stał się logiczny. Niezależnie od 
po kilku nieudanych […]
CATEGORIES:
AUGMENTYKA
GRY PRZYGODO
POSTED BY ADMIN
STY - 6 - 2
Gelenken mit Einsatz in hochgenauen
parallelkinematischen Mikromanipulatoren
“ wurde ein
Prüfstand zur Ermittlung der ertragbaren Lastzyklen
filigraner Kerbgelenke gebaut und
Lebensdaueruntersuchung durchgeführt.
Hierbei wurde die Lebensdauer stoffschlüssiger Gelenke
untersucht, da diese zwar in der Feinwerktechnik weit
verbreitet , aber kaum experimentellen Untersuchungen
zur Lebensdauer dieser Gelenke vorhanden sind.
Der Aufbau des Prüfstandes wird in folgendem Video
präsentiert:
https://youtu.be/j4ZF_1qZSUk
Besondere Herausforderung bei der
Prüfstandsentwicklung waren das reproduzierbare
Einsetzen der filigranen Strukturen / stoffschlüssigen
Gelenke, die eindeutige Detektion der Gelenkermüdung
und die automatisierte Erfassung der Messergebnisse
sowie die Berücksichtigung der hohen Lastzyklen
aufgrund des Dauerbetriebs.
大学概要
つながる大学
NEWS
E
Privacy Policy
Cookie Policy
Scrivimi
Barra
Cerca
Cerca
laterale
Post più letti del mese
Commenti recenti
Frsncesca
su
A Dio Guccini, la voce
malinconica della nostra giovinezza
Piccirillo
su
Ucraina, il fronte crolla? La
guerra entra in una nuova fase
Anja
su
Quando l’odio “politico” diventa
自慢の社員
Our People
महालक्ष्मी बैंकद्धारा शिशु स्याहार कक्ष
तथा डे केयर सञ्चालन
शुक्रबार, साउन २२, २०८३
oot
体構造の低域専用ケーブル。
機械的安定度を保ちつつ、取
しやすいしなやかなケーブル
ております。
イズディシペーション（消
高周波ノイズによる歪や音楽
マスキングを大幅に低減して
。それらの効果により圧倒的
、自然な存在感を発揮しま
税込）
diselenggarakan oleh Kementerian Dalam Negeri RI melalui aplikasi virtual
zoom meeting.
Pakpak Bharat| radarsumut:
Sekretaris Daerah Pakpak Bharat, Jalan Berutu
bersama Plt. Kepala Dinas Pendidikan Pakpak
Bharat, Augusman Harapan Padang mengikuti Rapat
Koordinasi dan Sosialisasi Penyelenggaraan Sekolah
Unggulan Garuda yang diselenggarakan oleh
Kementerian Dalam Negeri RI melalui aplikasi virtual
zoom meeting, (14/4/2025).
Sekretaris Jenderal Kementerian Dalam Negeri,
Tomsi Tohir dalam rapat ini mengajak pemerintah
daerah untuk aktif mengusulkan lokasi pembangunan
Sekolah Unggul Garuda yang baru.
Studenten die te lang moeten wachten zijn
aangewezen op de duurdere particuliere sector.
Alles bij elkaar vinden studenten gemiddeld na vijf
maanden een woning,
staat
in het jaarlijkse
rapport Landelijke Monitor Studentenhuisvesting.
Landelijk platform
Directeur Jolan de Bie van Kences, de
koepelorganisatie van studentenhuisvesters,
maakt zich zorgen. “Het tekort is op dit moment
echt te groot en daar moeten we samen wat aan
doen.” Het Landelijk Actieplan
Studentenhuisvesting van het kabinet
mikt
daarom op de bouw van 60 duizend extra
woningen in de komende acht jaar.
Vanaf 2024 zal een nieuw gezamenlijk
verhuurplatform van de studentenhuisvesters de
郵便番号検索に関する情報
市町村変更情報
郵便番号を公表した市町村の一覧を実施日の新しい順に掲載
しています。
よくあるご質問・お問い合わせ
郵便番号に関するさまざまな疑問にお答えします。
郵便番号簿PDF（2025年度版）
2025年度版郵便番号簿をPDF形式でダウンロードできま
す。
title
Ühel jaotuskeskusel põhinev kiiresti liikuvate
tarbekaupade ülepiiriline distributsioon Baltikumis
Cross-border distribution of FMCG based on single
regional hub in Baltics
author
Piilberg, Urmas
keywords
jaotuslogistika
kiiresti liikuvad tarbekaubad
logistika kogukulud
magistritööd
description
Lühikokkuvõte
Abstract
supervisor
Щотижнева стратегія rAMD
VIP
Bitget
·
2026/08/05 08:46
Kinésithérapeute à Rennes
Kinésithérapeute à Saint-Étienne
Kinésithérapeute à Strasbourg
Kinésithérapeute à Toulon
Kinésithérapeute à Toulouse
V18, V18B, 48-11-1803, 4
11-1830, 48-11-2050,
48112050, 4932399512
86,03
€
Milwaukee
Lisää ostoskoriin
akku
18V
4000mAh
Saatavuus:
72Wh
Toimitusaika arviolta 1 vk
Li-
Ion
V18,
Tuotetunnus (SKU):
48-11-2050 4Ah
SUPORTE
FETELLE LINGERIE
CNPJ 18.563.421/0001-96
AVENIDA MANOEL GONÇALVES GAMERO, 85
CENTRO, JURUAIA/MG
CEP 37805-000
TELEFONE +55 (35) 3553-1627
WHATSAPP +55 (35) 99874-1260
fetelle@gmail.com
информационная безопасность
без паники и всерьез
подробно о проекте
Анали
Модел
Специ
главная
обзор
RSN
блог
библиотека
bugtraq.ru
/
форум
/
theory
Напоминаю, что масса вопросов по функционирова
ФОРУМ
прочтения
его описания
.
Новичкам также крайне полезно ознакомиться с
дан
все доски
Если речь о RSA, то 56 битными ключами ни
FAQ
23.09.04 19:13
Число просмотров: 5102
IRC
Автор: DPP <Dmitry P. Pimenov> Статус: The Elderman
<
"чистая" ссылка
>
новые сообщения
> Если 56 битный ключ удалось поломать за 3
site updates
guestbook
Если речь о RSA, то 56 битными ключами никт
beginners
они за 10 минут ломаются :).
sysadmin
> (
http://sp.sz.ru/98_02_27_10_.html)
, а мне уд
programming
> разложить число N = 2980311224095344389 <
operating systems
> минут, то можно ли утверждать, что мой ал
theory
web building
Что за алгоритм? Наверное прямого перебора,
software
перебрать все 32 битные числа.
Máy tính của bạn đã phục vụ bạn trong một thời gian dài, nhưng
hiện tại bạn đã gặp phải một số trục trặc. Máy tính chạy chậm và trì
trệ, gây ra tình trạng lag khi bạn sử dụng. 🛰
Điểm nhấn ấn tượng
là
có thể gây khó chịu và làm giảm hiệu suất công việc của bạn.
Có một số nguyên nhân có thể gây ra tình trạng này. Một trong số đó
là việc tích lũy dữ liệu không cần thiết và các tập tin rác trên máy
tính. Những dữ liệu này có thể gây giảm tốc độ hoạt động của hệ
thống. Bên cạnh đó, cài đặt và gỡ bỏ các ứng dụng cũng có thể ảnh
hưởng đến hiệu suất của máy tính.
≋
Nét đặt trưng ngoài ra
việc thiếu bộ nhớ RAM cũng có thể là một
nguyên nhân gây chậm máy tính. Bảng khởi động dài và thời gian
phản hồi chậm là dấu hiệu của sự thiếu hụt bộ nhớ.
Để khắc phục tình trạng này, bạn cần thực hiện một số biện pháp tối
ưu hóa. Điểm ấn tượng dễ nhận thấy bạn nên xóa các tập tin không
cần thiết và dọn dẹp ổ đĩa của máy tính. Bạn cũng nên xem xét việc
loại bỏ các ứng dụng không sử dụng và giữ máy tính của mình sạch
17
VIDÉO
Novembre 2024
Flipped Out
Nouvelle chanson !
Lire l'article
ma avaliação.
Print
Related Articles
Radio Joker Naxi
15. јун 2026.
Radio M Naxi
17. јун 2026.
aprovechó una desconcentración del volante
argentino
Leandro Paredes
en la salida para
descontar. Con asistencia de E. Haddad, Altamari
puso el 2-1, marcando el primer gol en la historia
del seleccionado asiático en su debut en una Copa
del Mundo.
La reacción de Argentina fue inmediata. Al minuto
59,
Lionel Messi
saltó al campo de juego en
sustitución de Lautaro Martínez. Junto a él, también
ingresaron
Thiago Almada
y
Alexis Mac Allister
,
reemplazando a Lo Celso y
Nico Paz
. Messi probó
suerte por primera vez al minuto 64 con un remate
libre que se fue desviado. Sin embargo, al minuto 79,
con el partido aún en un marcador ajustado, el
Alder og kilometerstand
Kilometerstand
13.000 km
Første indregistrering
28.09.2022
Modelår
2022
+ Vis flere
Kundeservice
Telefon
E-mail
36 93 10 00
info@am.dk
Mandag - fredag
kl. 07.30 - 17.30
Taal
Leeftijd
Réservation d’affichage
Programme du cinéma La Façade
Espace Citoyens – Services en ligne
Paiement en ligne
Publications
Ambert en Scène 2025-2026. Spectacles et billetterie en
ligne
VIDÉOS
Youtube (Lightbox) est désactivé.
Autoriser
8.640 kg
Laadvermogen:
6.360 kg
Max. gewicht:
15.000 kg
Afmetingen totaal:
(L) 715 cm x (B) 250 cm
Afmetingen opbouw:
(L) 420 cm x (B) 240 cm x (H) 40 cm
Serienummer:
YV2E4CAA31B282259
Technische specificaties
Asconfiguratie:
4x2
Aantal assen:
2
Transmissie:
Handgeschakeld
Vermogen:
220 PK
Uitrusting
• • • •
* [Instructions to follow]: Only the lines from the beginning of the listing through the line containing "Hierbei wurde die" are wanted, each restated word for word.

* [Written reply]:
stał się logiczny. Niezależnie od 
po kilku nieudanych […]
CATEGORIES:
AUGMENTYKA
GRY PRZYGODO
POSTED BY ADMIN
STY - 6 - 2
Gelenken mit Einsatz in hochgenauen
parallelkinematischen Mikromanipulatoren
“ wurde ein
Prüfstand zur Ermittlung der ertragbaren Lastzyklen
filigraner Kerbgelenke gebaut und
Lebensdaueruntersuchung durchgeführt.
Hierbei wurde die Lebensdauer stoffschlüssiger Gelenke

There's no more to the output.